___ SELECTED PASSAGE ___

Hacker News new | past | comments | ask | show | jobs | submit login

david graeber's book is great, although i too take a lot of the anti-money tone with a grain of salt. If you're in a marginalized subcommunity, a concrete ledger of debts is far better than an informal ledger of debts, as a position to stand on to defend your ground.

You may like "the great wave: price revolutions..." by david hackett fisher for the role of economic conditions on local revolts and global revolution.




To me, the problem with Debt is that while it indicts compound interest as harshly as it deserves, for all its hidden downstream consequences, it does not propose a real alternative to it. He proposes just not paying debts, but this means nobody accumulates capital, even literal seeds.

It is as though he proposed the alternative to sugar be starvation. While those are both equally invalid choices, and are arguably the economic models of capitalism and communism respectively, there is no balance to be struck between the two, and they both lead to death, be it from malnutrition or diabetes. It is only barely better to strike a balance[0].

What we need, really, is bread and fasting, and what this would entail is missing from that book.

[0] Before insulin injections, diabetics, universally having developed the deficiency late in life, were indicated to eat very little, and lived ~5 years at most after diabetes developed, IIRC.

___

_DIRECTIVE 1_
Copy the rows from their start through the line containing "Sep 01, 2020", leaving out the picture markers.
_DIRECTIVE 2_
Continue the comment thread about David Graeber's book Debt from where it stops.
The comment thread above and the rows below are unrelated material.

___ DATA EXTRACT ___

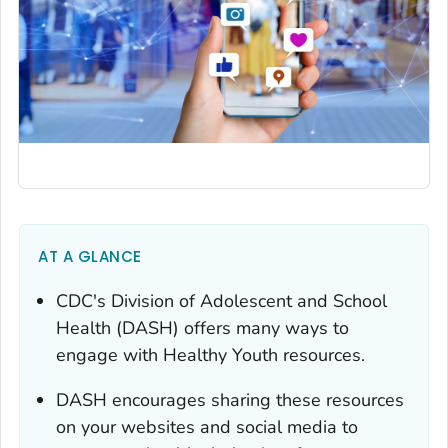
AT A GLANCE
CDC's Division of Adolescent and School
Health (DASH) offers many ways to
engage with Healthy Youth resources.
DASH encourages sharing these resources
on your websites and social media to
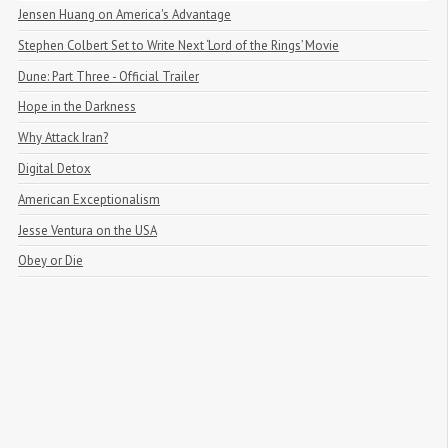
Jensen Huang on America's Advantage
Stephen Colbert Set to Write Next ‘Lord of the Rings’ Movie
Dune: Part Three - Official Trailer
Hope in the Darkness
Why Attack Iran?
Digital Detox
American Exceptionalism
Jesse Ventura on the USA
Obey or Die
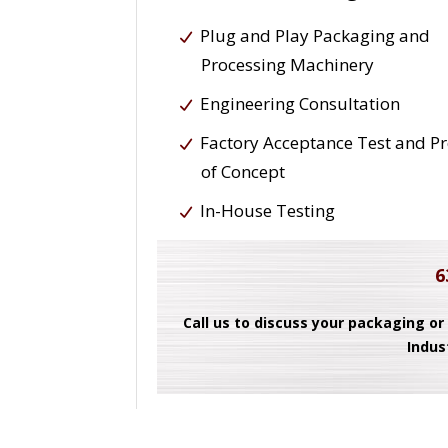
Plug and Play Packaging and
Processing Machinery
Engineering Consultation
Factory Acceptance Test and P
of Concept
In-House Testing
6
Call us to discuss your packaging or
Indus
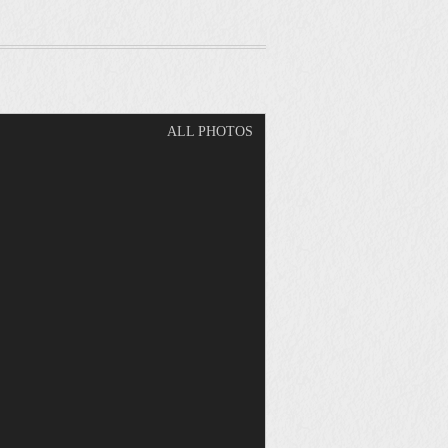
ALL PHOTOS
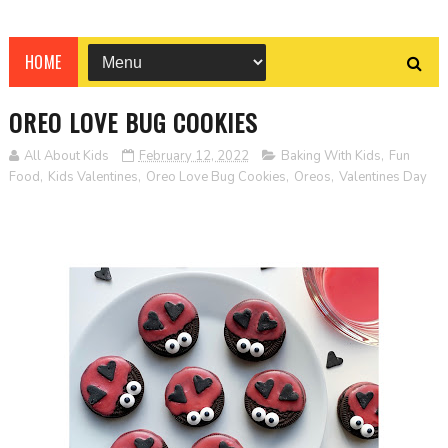
HOME
OREO LOVE BUG COOKIES
All About Kids
February 12, 2022
Baking With Kids
,
Fun
Food
,
Kids Valentines
,
Oreo Love Bug Cookies
,
Oreos
,
Valentines Day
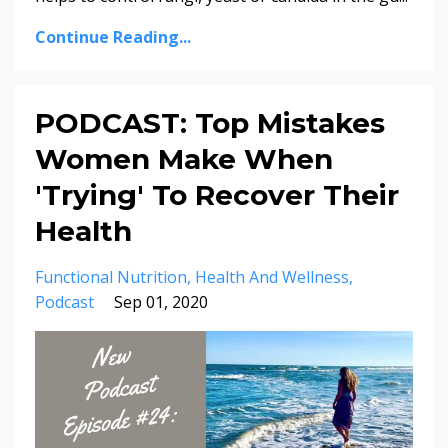
Continue Reading...
PODCAST: Top Mistakes
Women Make When
'Trying' To Recover Their
Health
Functional Nutrition
Health And Wellness
Podcast
Sep 01, 2020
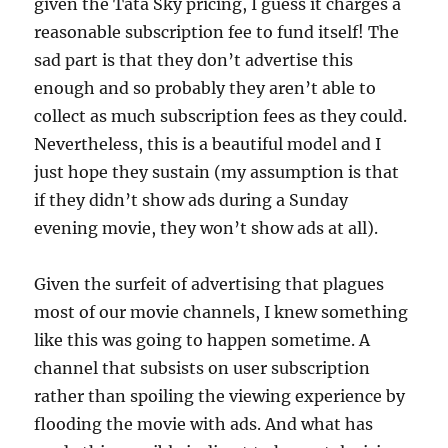
given the Tata Sky pricing, I guess it charges a
reasonable subscription fee to fund itself! The
sad part is that they don’t advertise this
enough and so probably they aren’t able to
collect as much subscription fees as they could.
Nevertheless, this is a beautiful model and I
just hope they sustain (my assumption is that
if they didn’t show ads during a Sunday
evening movie, they won’t show ads at all).
Given the surfeit of advertising that plagues
most of our movie channels, I knew something
like this was going to happen sometime. A
channel that subsists on user subscription
rather than spoiling the viewing experience by
flooding the movie with ads. And what has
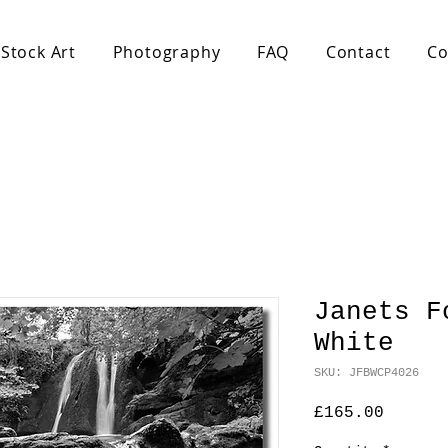
Stock Art
Photography
FAQ
Contact
Co
Janets F
White
SKU: JFBWCP4026
Price
£165.00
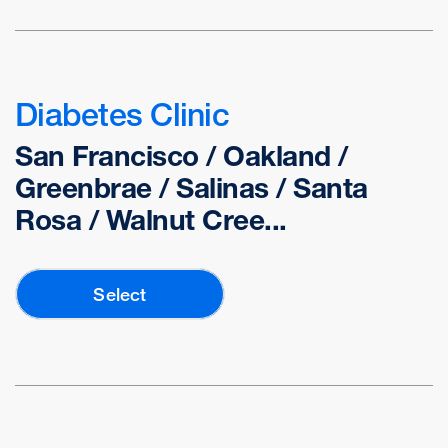
Diabetes Clinic
San Francisco / Oakland /
Greenbrae / Salinas / Santa
Rosa / Walnut Cree...
Select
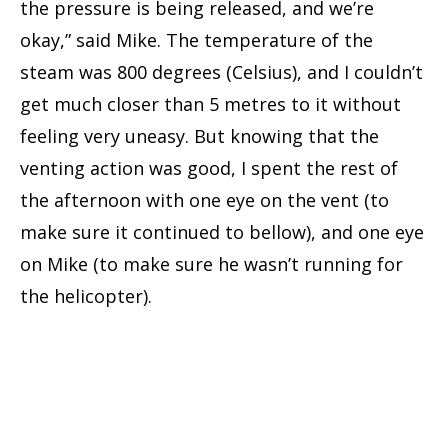
the pressure is being released, and we’re
okay,” said Mike. The temperature of the
steam was 800 degrees (Celsius), and I couldn’t
get much closer than 5 metres to it without
feeling very uneasy. But knowing that the
venting action was good, I spent the rest of
the afternoon with one eye on the vent (to
make sure it continued to bellow), and one eye
on Mike (to make sure he wasn’t running for
the helicopter).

___

_EXPECTED OUTPUT 1_
AT A GLANCE
CDC's Division of Adolescent and School
Health (DASH) offers many ways to
engage with Healthy Youth resources.
DASH encourages sharing these resources
on your websites and social media to
Jensen Huang on America's Advantage
Stephen Colbert Set to Write Next ‘Lord of the Rings’ Movie
Dune: Part Three - Official Trailer
Hope in the Darkness
Why Attack Iran?
Digital Detox
American Exceptionalism
Jesse Ventura on the USA
Obey or Die
Plug and Play Packaging and
Processing Machinery
Engineering Consultation
Factory Acceptance Test and P
of Concept
In-House Testing
6
Call us to discuss your packaging or
Indus
ALL PHOTOS
HOME
OREO LOVE BUG COOKIES
All About Kids
February 12, 2022
Baking With Kids
,
Fun
Food
,
Kids Valentines
,
Oreo Love Bug Cookies
,
Oreos
,
Valentines Day
Continue Reading...
PODCAST: Top Mistakes
Women Make When
'Trying' To Recover Their
Health
Functional Nutrition
Health And Wellness
Podcast
Sep 01, 2020

_EXPECTED OUTPUT 2_
to be fair (and possibly to graber's discredit for not identifying this), we kind of do have a rolling debt jubilee in that events fall off your credit rating every seven years and you can declare bankruptcy.

Also, a lot of the systemic problem with our debt system (like incrementally stealing value from the labor class) derive from its centralized nature; it's been about 150 or so years since decentralized debt economies (free banking in the US and Sweden) have been around and one wonders if with modern technology - mostly in the field of communication and ease of financial transactions - would enable a more robust, resilient, and just economic system.


How does the debt system steal from the labor class?


that reminds me of the recent article on indonesia using postcards in their rice-distribution program

https://www.npr.org/sections/goatsandsoda/2018/07/10/6273559...




Consider applying for YC's Spring batch! Applications are open till Feb 11.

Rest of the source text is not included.